Because it’s a flat disk, and the Sun (and the Earth and us) is in that disk, if you look around in the plane of the disk you’re looking right through the galaxy itself (if you look up and down, perpendicular to the disk, you’re looking out of the disk). And because it’s filled with interstellar junk, when you look in the plane of the disk you’re seeing the most stuff.
It’s like standing in a huge warehouse with a low roof. And oh yeah, it’s filled with thin smoke. Look around and you’re looking deeply into the smoke, but look up and down and you see the ceiling immediately above you and the floor below. You don’t see as much smoke.
The constellation of Cepheus (the King) happens to lie in the plane of the galaxy, so you’d expect it to be choked with gas and dust (and stars, since gas and dust is where stars come form).
And you’d be right. For proof, I offer the Iris Nebula, aka NGC 7023, a gorgeous blue bloom just embedded in vast whorls of dust.
Hoo yeah! Cool, eh? That image was taken by my friend and astrophotographer Adam Block. Normally the images I post from him are using a decently massive 0.8-meter telescope, but for this he used a Takahashi Epsilon-180ED, a relatively small 18-centimeter telescope. It’s what’s called an astrograph, meaning a ‘scope specifically designed for photography, and to be honest it’s hard not to drool looking at the specs for it. It’s a very, very nice high-end ‘scope.
It provides a wide field of view, over 3° across, which makes the Iris Nebula — the blue splotch in the middle — look somewhat, well, tiny. The advantage is that it can show the sprawling clouds of brownish dust around the nebula, and oh boy does it. You can see cirrus-like feathery wisps of dust all over the image, peppered with much thicker clots of it too.

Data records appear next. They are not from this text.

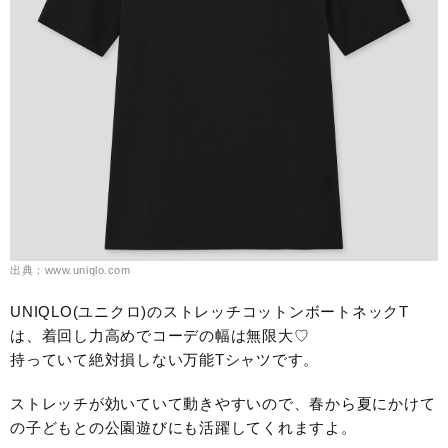
出典：www.uniqlo.com
UNIQLO(ユニクロ)のストレッチコットンボートネックT
は、着回し力高めでコーデの幅は無限大♡
持っていて絶対損しない万能Tシャツです。
ストレッチが効いていて動きやすいので、春から夏にかけて
の子どもとの公園遊びにも活躍してくれますよ。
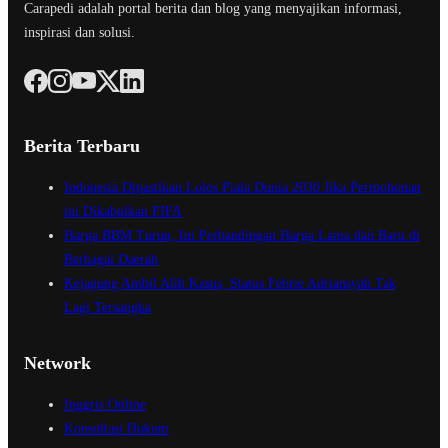
Carapedi adalah portal berita dan blog yang menyajikan informasi,
inspirasi dan solusi.
Berita Terbaru
Indonesia Dipastikan Lolos Piala Dunia 2030 Jika Permohonan
ini Dikabulkan FIFA
Harga BBM Turun, Ini Perbandingan Harga Lama dan Baru di
Berbagai Daerah
Kejagung Ambil Alih Kasus, Status Febrie Adriansyah Tak
Lagi Tersangka
Network
Inggris Online
Konsultasi Hukum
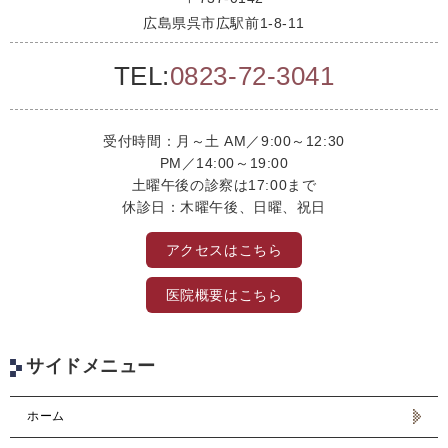
広島県呉市広駅前1-8-11
TEL:
0823-72-3041
受付時間：月～土 AM／9:00～12:30
PM／14:00～19:00
土曜午後の診察は17:00まで
休診日：木曜午後、日曜、祝日
アクセスはこちら
医院概要はこちら
サイドメニュー
ホーム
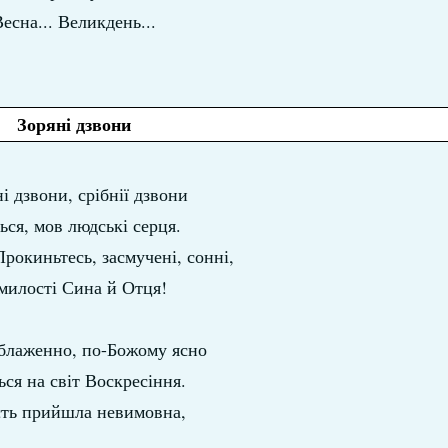
есна... Великдень...
Зоряні дзвони
і дзвони, срібнії дзвони
ься, мов людські серця.
Прокиньтесь, засмучені, сонні,
милості Сина й Отця!
 блаженно, по-Божому ясно
ься на світ Воскресіння.
сть прийшла невимовна,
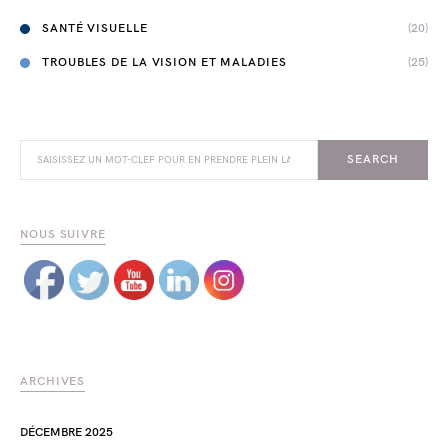
SANTÉ VISUELLE
(20)
TROUBLES DE LA VISION ET MALADIES
(25)
SEARCH FOR:
SEARCH
NOUS SUIVRE
ARCHIVES
DÉCEMBRE 2025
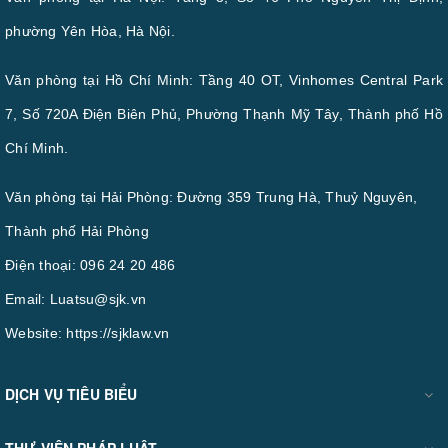
phường Yên Hòa, Hà Nội.
Văn phòng tại Hồ Chí Minh: Tầng 40 OT, Vinhomes Central Park
7, Số 720A Điện Biên Phủ, Phường Thạnh Mỹ Tây, Thành phố Hồ
Chí Minh.
Văn phòng tại Hải Phòng: Đường 359 Trung Hà, Thuỷ Nguyên,
Thành phố Hải Phòng
Điện thoại:
096 24 20 486
Email:
Luatsu@sjk.vn
Website:
https://sjklaw.vn
DỊCH VỤ TIÊU BIỂU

So what’s going on? Well, regions like this are where stars are born. Sitting next to the Iris Nebula is a young star called HD 200775, which is more massive, hotter, and more luminous than the Sun. It blasts out blue light, and the dust in the Iris reflects that light back to us. More accurately the light gets scattered, hitting dust molecules in the cloud and sent off in random directions (this is also why our sky is blue). Red light tends to go right through, so we preferentially see that blue light coming our way from dust around the source star. In general the star has to be fairly close to the dust cloud; there are other blue stars in Adam’s shot, but they’re too far away from the dust to have much of an effect.
The Iris Nebula is about 1/3rd of a degree across (somewhat smaller than the full Moon in the sky). At a distance of about 1,180 light years, that makes it about 6 light years wide. It really does look much like an iris flower, though that’s more obvious in an astrophoto by Sara Wagner (seriously, click that; it's gorgeous) which shows more detail. Funny: If that blue star weren’t there, it would just look another blob of dust in the field.
If you get really detailed images — like say, with Hubble — you can see all kinds of fine structure in the nebula:
This shows a small section of the northeast part of the nebula (to the right in Adam’s shot), and you can see how the dust forms lovely streamers and piles. It almost looks like a cloudscape on Earth!
On Wagner’s page, she mentions another object close-by I have to mention: VdB 14, aka the Ghost Nebula. Why’s it called that? In Adam’s image it’s hard to see, near the top center, but he also took a shot of it with 0.8-meter ‘scope I mentioned earlier, and I think that makes it pretty obvious:
<ghostly voice>oooooooOOOOOOOOoooooooo</ghostly voice>
I’ll have to remember this one come end of October.